Professor Khaw's laboratory group carries out research into the basic biology of healing with a view to developing new treatments for the prevention of scarring and regeneration of tissues after ocular surgery and disease. Based on their laboratory work they have designed specific single applications of intra-operative anti-metabolites, which have led to the "More Flow regimen" and long-term clinical trials in UK, the Far East and Africa. This trial has also shown prospectively for the first time that progression after field and disc change can be almost completely stopped by control of scarring and maximal pressure lowering.

Professor Khaw's group has also begun to popularise the concept that the prevention of fibrosis may open the door to regeneration in the human body. In collaboration, they have also carried out research into stem cells and have recently discovered and named a new line of multipotent stem cells in the adult retina that can de-differentiate into various cells of the retina, and help maintain vision in a model of retinal blindness. They are also working on an exciting new project to partially rescue optic nerve function using a combination of stem cell and anti-fibrosis therapy.
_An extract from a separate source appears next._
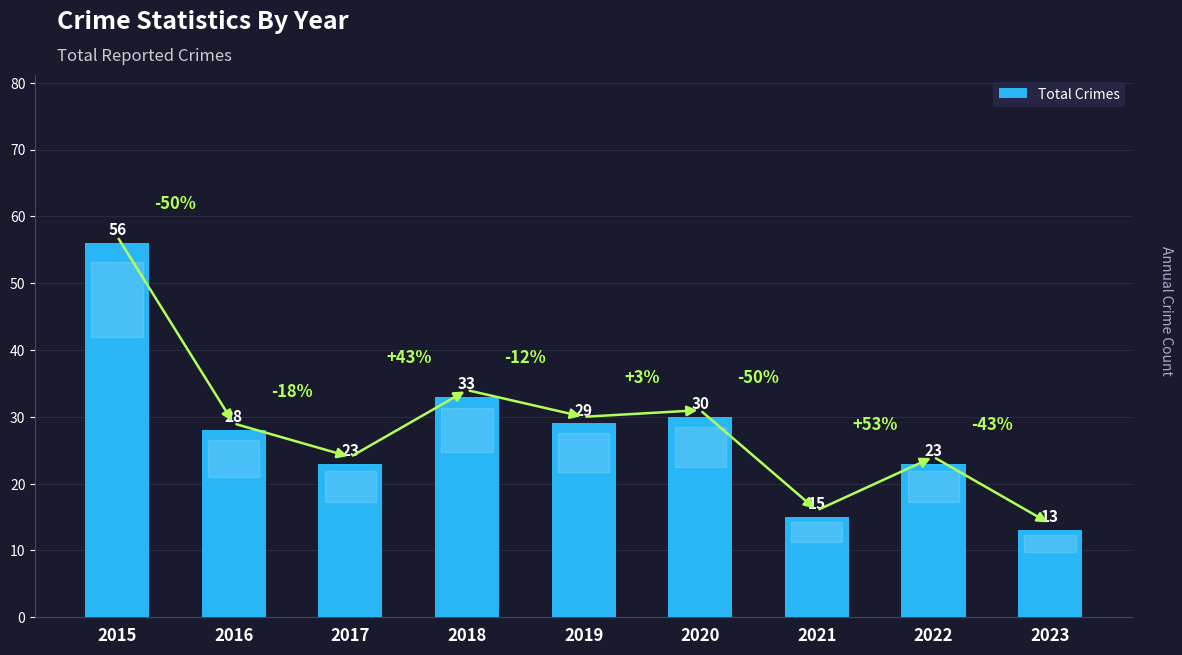

What is the sum of the values at 2015 and 2023?

69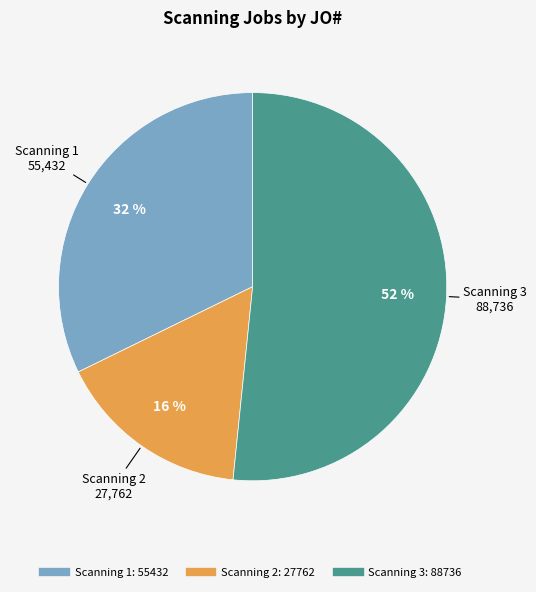

To the nearest percent, what is the average slice percentage?

33%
Victor Kotelianski, M.D., Ph.D., joined Alnylam in April 2003. Dr. Kotelianski was formerly Distinguished Investigator, Director of Biological Research at Biogen, Inc., where he worked since 1994. At Biogen, he played a leadership role in the development of the pre-clinical pipeline. In his prior experience, he served as Director of Research, Institut National de la Sante et de la Reserche Medicale (INSERM) in Paris, France, and was a leading research scientist at the Academy of Medical Sciences in Moscow. Dr. Kotelianski is an author on over 150 publications. He received his Ph.D. in molecular biology from National Academy of Sciences in Moscow and his M.D. from Uzhgorod University Medical School.
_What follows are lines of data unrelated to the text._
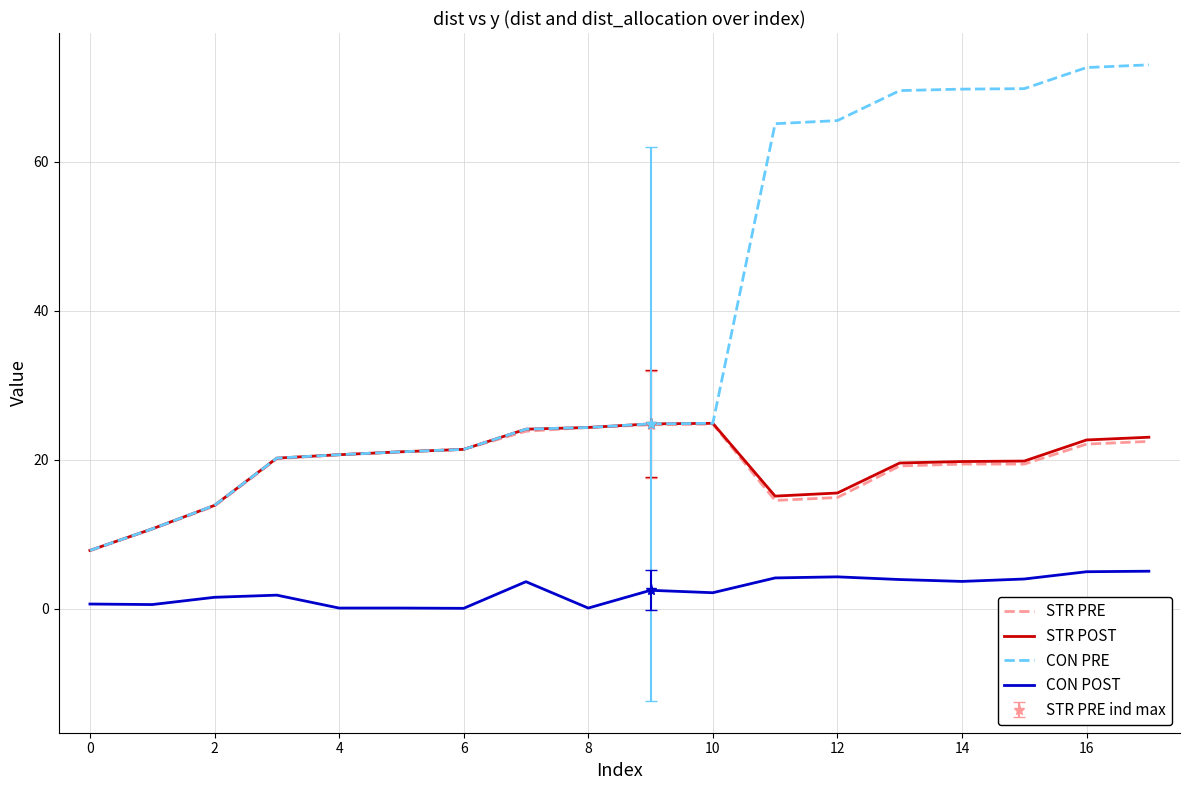

What is the maximum value shown in the chart?

73.0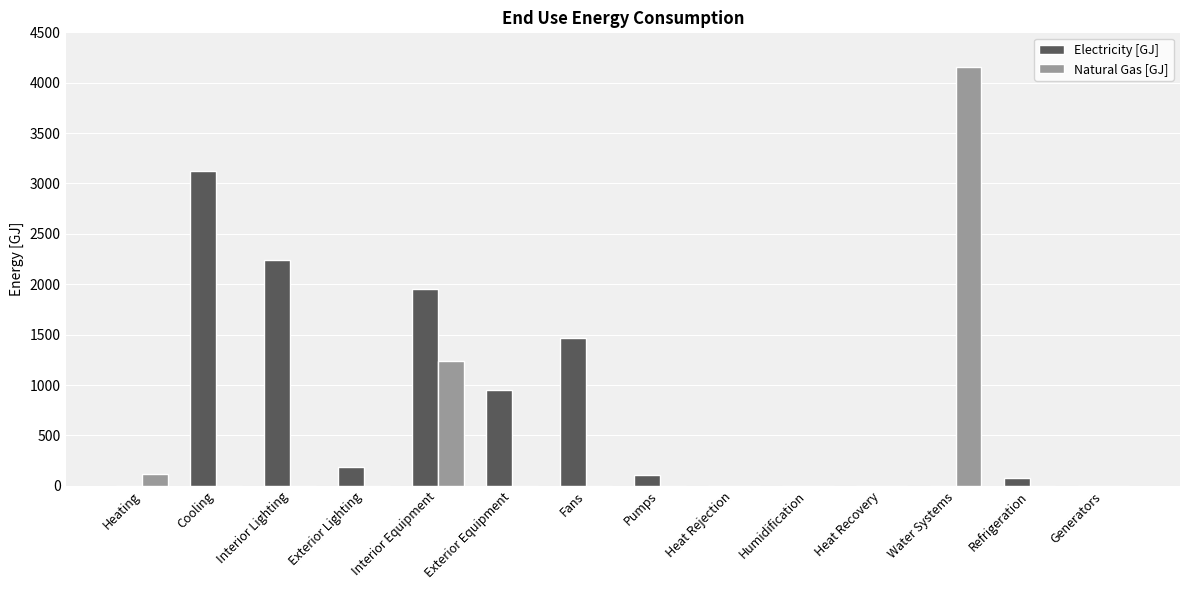

At which category is the sum across all series the highest?

Water Systems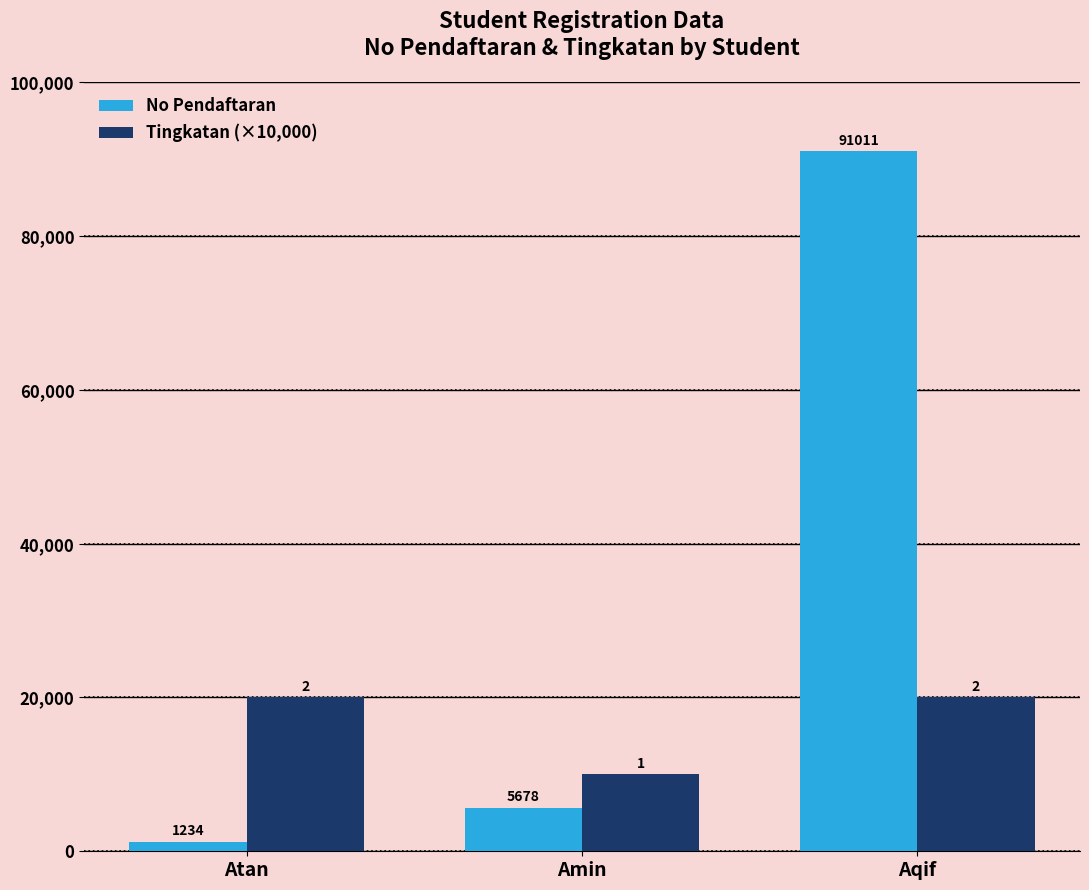

Where is No Pendaftaran nearest to the value 46122?

Amin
Darrell Pilling, Ph.D., received his Ph.D. from the Department of Rheumatology at the University of Birmingham in England. His thesis focused on immunological memory and surface markers expressed on T cells that were able to distinguish naive T cells, T cells that were recently activated, and long-term memory T cells. During his post-doctoral training as an ARC Research Fellow at Birmingham University, Dr. Pilling was able to identify that type I interferon secreted by fibroblasts prevents leukocytes from dying in the joints of patients with rheumatoid arthritis. His research interests are focused on the basis of leukocyte accumulation and retention at sites of inflammation and fibrosis, and in particular the role of fibrocytes. In 2002 he moved to Rice University, where in collaboration with Richard Gomer, Ph.D., they identified proteins that inhibit fibrocyte differentiation in vitro, and fibrosis in vivo. In 2010, he moved to Texas A&M University where he is a Research Assistant Professor.

Larry Kauvar, Ph.D., serves as Vice Chairman and Chief Scientific Officer of Trellis Bioscience, a company he founded in 1998. Trellis is a venture backed biotechnology company that discovers human antibodies directly from patients blood. Prior to Trellis, Dr. Kauvar served as Chief Scientific Officer of Telik (Nasdaq: TELK) for 12 years, a company he founded in 1986. Dr. Kauvar received his Ph.D. from Yale and his BA from Harvard. He was a Jane Coffin Childs postdoctoral fellow at Caltech, and a Weingart Foundation scholar at UCSF prior to starting Telik.